4.Costs of cost assessment.          

We are told that there was an assessment of the second respondent's costs following the trial.  It should be ordered that those costs be included in the costs of trial awarded to the appellant.

5.Costs of trial on an indemnity basis.          

An offer was made by the appellant prior to trial, to both respondents, to settle the action for $250,000 plus costs.  Order 26 r 10 deals with the application of the Order where there are two or more defendants.  The plaintiff may in such a case "offer to settle with any defendant" unless the defendants are within the scope of r 10(2) - as they are not, in this case.  It is not clear whether r 10(1) should be read as permitting a single offer to be made to more than one defendant.  Assuming the answer to that point is in favour of the appellant, still it would seem proper to decline to make an order for indemnity costs against the second respondent which is already to be subject to the liability to reimburse the appellant in respect of its responsibility for the first respondent's costs of trial.  Particularly having regard to the legal uncertainty attending the liability of the first respondent, it would be unfair to make an order for indemnity costs.

  1. Included in the second respondent's submissions, there is an application for a certificate under the Appeal Costs Fund Act 1973. The Court has a discretion to grant such a certificate if the appeal succeeded "on a question of law" – s 15(1).
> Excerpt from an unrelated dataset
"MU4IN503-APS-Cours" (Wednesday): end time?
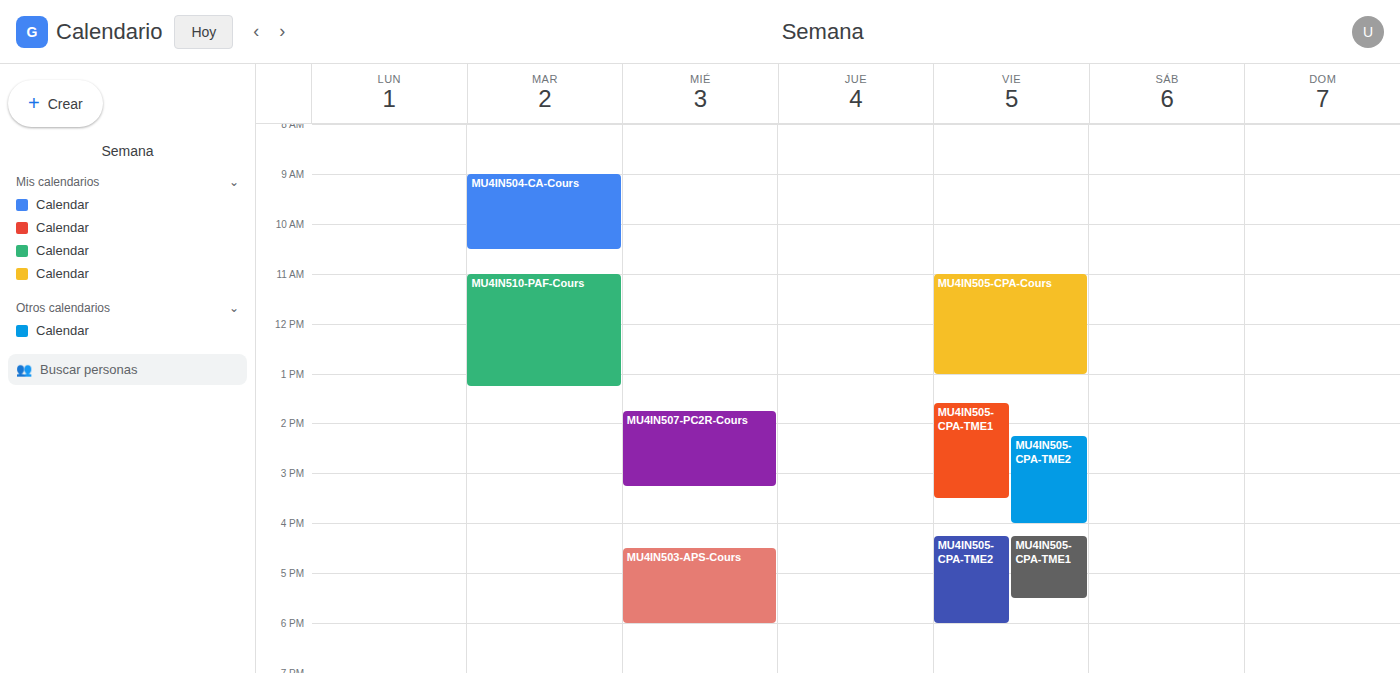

The second respondent's contention is that an error of law was made by the primary judge in failing to deal with that part of the appellant's case, as pleaded, which succeeded on appeal. Although there is substance in that contention, it appears that the appellant's success depended essentially on this Court reaching a factual conclusion with respect to the second respondent's lack of compliance with its duty of care to the appellant. It would be stretching the statute too far to hold that in these circumstances the appeal should be classified as one which succeeded on a question of law.
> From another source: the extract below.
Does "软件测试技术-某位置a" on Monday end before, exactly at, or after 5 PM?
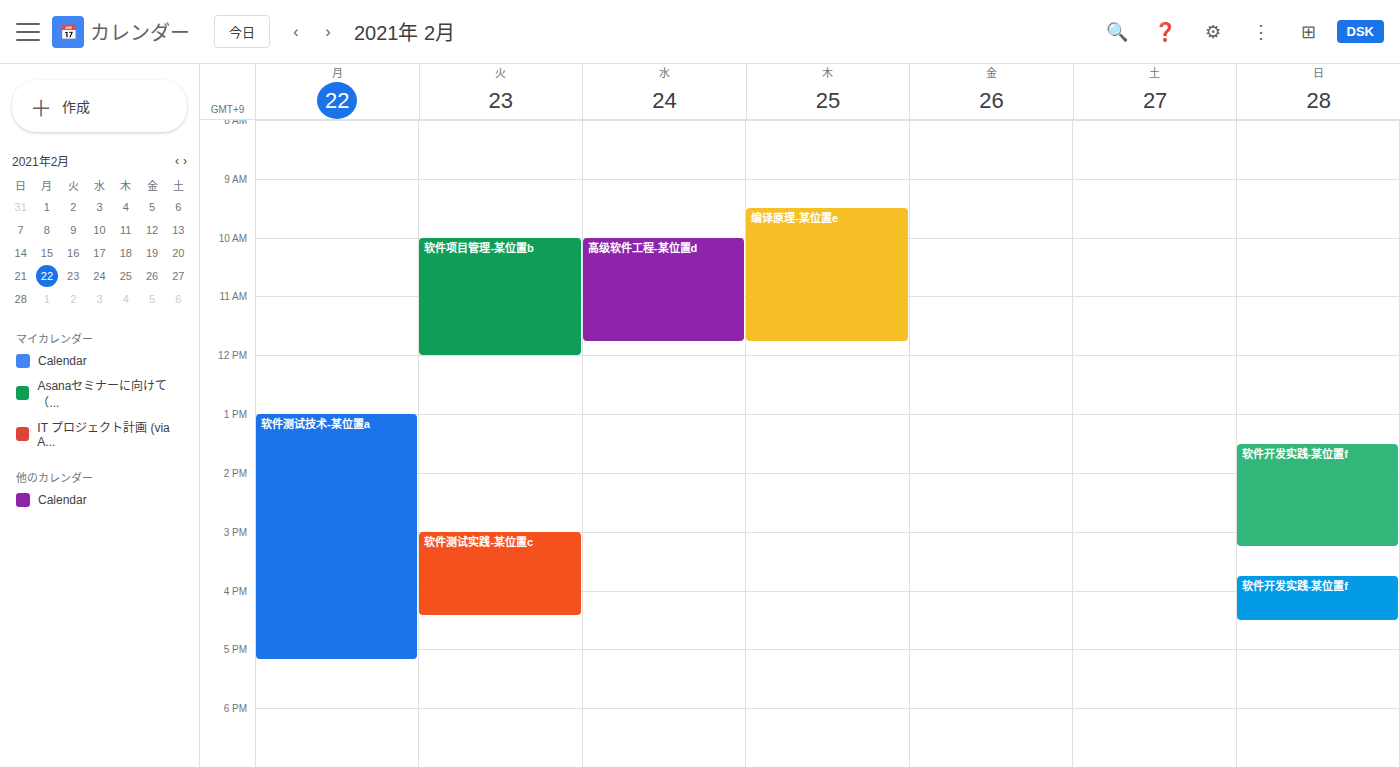
5:10 PM -- after 5 PM, 10 minutes below the 5 PM line."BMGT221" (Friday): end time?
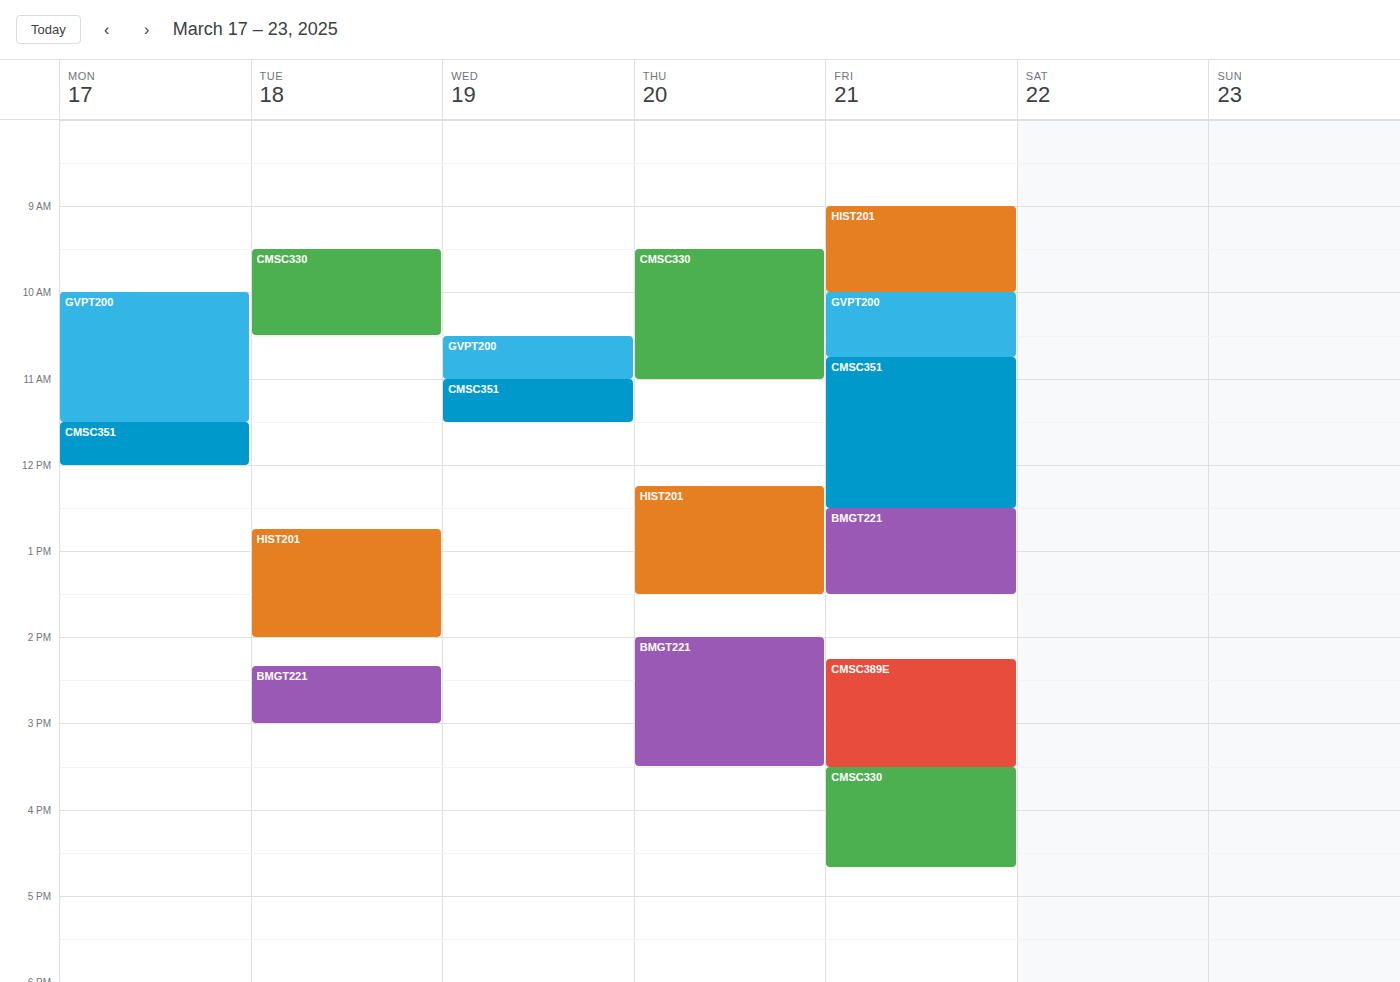
1:30 PM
  1. The orders made on 22 December 2000 are varied by ordering that:

1.          The orders for costs made by the learned primary judge be set aside.
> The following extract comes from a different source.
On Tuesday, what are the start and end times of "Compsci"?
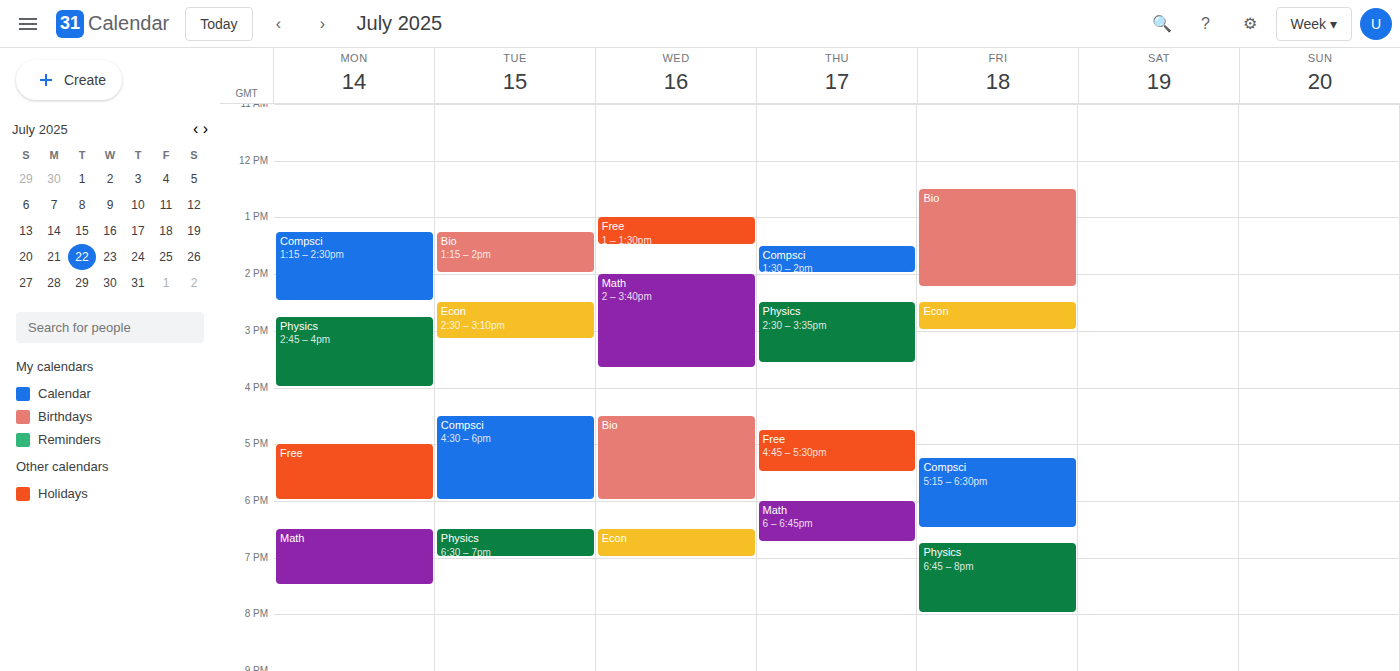
16:30 to 18:00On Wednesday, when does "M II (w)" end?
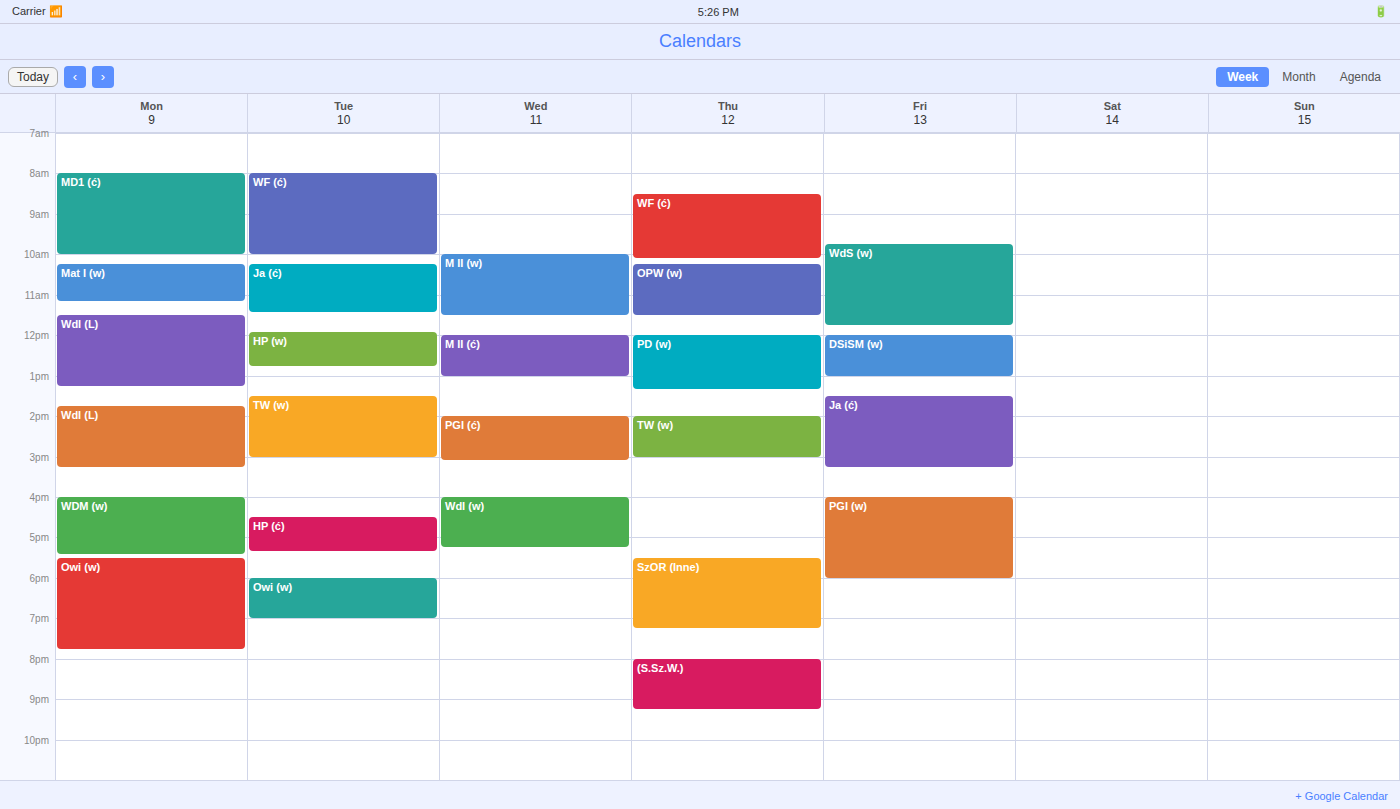
11:30 AM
2.          The appellant pay the first respondent's costs of the trial and appeal to be assessed.

3.          The second respondent pay to the appellant any sum paid by the appellant in respect of the first respondent's costs of trial.

4.          The second respondent pay the appellant's costs of trial (including the costs of the assessment of the second respondent's costs of trial) to be assessed, and the appellant's costs of the appeal to be assessed.

5.          The second respondent's application for a certificate under the Appeal Costs Fund Act 1973 be refused.